==== SUPPLIED DATA
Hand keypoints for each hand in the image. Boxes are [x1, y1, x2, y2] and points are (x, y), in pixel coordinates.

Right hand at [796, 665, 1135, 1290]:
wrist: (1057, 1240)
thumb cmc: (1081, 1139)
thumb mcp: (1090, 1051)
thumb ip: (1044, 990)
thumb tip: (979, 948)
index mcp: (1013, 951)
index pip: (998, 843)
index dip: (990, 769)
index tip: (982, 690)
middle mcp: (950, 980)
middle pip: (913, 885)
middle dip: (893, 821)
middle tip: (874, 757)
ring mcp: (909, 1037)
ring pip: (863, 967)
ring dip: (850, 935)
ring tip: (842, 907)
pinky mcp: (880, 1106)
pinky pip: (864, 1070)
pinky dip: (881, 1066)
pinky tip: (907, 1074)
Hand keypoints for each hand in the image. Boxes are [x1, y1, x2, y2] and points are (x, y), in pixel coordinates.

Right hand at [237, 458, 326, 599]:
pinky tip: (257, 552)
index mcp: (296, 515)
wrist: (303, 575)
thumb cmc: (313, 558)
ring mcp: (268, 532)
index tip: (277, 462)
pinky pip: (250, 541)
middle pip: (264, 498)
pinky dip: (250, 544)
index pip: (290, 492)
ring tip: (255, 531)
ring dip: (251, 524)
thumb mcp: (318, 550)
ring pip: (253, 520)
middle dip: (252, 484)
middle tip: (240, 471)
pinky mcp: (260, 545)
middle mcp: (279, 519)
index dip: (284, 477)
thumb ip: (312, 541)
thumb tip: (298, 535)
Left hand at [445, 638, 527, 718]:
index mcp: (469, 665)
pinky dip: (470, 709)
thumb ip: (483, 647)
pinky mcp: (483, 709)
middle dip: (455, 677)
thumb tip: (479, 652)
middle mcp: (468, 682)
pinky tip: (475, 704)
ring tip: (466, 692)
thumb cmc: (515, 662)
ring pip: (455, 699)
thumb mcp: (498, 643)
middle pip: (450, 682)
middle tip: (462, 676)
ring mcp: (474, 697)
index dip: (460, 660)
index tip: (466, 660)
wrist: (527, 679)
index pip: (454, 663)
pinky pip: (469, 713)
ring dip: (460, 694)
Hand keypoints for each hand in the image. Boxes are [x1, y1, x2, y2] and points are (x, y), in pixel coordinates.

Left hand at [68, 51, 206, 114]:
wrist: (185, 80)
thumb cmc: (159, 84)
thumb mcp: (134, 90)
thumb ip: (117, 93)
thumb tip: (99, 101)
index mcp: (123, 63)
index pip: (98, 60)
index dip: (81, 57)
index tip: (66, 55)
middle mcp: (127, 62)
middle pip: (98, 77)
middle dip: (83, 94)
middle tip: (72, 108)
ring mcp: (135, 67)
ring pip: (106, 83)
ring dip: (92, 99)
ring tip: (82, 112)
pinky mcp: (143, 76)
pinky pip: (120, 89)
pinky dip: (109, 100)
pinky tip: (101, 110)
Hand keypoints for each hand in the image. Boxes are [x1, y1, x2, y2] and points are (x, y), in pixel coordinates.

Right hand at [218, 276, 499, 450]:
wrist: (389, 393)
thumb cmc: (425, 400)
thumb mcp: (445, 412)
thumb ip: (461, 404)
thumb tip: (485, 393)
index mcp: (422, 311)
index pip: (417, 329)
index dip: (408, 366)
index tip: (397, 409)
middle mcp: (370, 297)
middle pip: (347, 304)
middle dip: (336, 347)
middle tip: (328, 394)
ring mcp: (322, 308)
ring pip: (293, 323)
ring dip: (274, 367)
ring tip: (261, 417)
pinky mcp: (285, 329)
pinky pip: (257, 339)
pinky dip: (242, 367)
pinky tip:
========
Transcribe the listing from start to finish, exactly as given.

Hand keypoints for each hand in the image. Boxes are [x1, y1, x2, y2] and points are (x, y), in pixel coordinates.

Right hand at [796, 665, 1135, 1290]:
wrist: (1057, 1240)
thumb cmc: (1081, 1139)
thumb mcp: (1090, 1051)
thumb ip: (1044, 990)
thumb tip: (979, 948)
index mcp: (1013, 951)
index pip: (998, 843)
index dip: (990, 769)
index tip: (982, 690)
middle mcp: (950, 980)
middle pip: (913, 885)
middle dip: (893, 821)
middle tip: (874, 757)
ring mcp: (909, 1037)
ring pip: (863, 967)
ring dip: (850, 935)
ring tip: (842, 907)
pinky mcp: (880, 1106)
pinky pip: (864, 1070)
pinky dip: (881, 1066)
pinky tip: (907, 1074)
Hand keypoints for each hand in the image. Boxes are [x1, y1, x2, y2] and points are (x, y), in pixel coordinates.

Right hand at [237, 458, 326, 599]:
pinky tip: (257, 552)
index mcp: (296, 515)
wrist: (303, 575)
thumb cmc: (313, 558)
ring mcp: (268, 532)
index tip: (277, 462)
pinky pip: (250, 541)
middle pip: (264, 498)
pinky dip: (250, 544)
index pip: (290, 492)
ring tip: (255, 531)
ring dip: (251, 524)
thumb mcp: (318, 550)
ring pip: (253, 520)
middle dip: (252, 484)
middle tip: (240, 471)
pinky mcp: (260, 545)
middle mcp: (279, 519)
index dip: (284, 477)
thumb ip: (312, 541)
thumb tip: (298, 535)
Left hand at [445, 638, 527, 718]:
index mcp: (469, 665)
pinky dip: (470, 709)
thumb ip: (483, 647)
pinky mcp: (483, 709)
middle dip: (455, 677)
thumb tip: (479, 652)
middle mcp: (468, 682)
pinky tip: (475, 704)
ring tip: (466, 692)
thumb cmc: (515, 662)
ring pip: (455, 699)
thumb mcp: (498, 643)
middle pip: (450, 682)
middle tip: (462, 676)
ring mcp: (474, 697)
index dip: (460, 660)
index tip: (466, 660)
wrist: (527, 679)
index pip: (454, 663)
pinky pip: (469, 713)
ring dip: (460, 694)
Hand keypoints for each hand in the image. Boxes are [x1, y1, x2, y2] and points are (x, y), in pixel coordinates.

Left hand at [68, 51, 206, 114]:
wrist: (185, 80)
thumb cmc: (159, 84)
thumb mcp: (134, 90)
thumb ip: (117, 93)
thumb tip: (99, 101)
index mcp: (123, 63)
index pip: (98, 60)
index dip: (81, 57)
index tip: (66, 55)
middle mcp: (127, 62)
middle pip: (98, 77)
middle dip: (83, 94)
middle tip: (72, 108)
ring mcp: (135, 67)
ring pip: (106, 83)
ring dip: (92, 99)
ring tip: (82, 112)
pinky mcp: (143, 76)
pinky pip: (120, 89)
pinky dip: (109, 100)
pinky tip: (101, 110)
Hand keypoints for each hand in the image. Boxes are [x1, y1, x2, y2] and points are (x, y), in pixel coordinates.

Right hand at [218, 276, 499, 450]:
wrist: (389, 393)
thumb cmc: (425, 400)
thumb mcp: (445, 412)
thumb ip: (461, 404)
thumb tip: (485, 393)
index mcp: (422, 311)
index pip: (417, 329)
index dip: (408, 366)
index tip: (397, 409)
middle mcp: (370, 297)
middle pip: (347, 304)
middle dip: (336, 347)
middle tip: (328, 394)
ring mcp: (322, 308)
ring pip: (293, 323)
ring dip: (274, 367)
ring tip: (261, 417)
pinky mcp: (285, 329)
pinky pip: (257, 339)
pinky dip: (242, 367)
pinky tip:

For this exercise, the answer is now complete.